If you truly need a very strong isolation between your copies of the application (perhaps they are seperate clients and you need very strong security seperation) and must have seperate team projects.
That said - you still - as you've stated need to share code between instances of your application. The first thing I would strongly recommend is to get away from "Cut and Paste" sharing. I would truly try to isolate the shared code into a seperate Solution and generate binaries for that (perhaps you've already done this!)
This is covered in the Codeplex TFS: http://tfsguide.codeplex.com/
Another approach I've done for several clients - is to have a Team Project that contains the shared code. The "Build" creates the binaries for the shared code - and the "Deploy" simply copies those to a "known location" (ie UNC share on the build machine)
For the applications that are "Consumers" of the "Framework" we simply used the "AdditionalReferencesPath" Item group to include the location of that known location.
Furthermore - this tool: http://tfsdepreplicator.codeplex.com/ can be helpful. This would allow you to have builds automatically triggered for your "Consumer" Projects whenever the "Framework" solution is built.

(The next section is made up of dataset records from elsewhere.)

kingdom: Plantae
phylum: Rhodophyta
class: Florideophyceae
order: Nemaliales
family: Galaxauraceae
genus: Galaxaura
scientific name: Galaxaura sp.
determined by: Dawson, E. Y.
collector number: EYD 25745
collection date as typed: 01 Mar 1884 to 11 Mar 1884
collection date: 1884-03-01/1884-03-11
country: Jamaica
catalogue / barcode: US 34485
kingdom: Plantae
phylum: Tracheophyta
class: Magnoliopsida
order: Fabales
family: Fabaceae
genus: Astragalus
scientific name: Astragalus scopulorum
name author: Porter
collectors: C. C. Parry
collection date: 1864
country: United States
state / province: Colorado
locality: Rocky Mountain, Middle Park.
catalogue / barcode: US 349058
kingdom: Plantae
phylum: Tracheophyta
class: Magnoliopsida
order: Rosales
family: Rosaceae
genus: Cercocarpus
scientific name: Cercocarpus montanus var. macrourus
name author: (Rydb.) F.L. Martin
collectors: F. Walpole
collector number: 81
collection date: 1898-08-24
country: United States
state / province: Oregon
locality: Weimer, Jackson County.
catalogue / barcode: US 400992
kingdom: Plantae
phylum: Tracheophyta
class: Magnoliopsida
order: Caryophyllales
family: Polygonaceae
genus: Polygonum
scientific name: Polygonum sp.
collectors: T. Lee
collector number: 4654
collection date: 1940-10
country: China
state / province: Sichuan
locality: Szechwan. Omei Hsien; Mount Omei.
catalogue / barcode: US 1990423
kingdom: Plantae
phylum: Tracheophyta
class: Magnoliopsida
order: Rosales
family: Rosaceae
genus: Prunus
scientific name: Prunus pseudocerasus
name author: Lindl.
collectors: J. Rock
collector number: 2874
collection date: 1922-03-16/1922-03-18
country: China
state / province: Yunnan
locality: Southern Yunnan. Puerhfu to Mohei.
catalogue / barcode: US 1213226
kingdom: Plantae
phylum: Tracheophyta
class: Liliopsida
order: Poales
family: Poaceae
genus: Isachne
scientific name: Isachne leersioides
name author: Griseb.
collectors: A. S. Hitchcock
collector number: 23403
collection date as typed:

My brief answer is that you should only setup one 'TFS project' and simply organize your different projects, i.e. your individual applications, and each shared library, as separate folders under that one TFS project. The alternative is to include specific (binary) builds of the shared libraries in each individual application – if you do that then you can organize each application into it's own TFS project, tho you can't merge changes or branch those projects without using the TFS command line (and some non-obvious commands to boot).
I was trying to determine the same information, this guide on codeplex is perfect
http://vsarbranchingguide.codeplex.com/releases
Includes terminology and different branching workflow approaches as well as cheat sheets.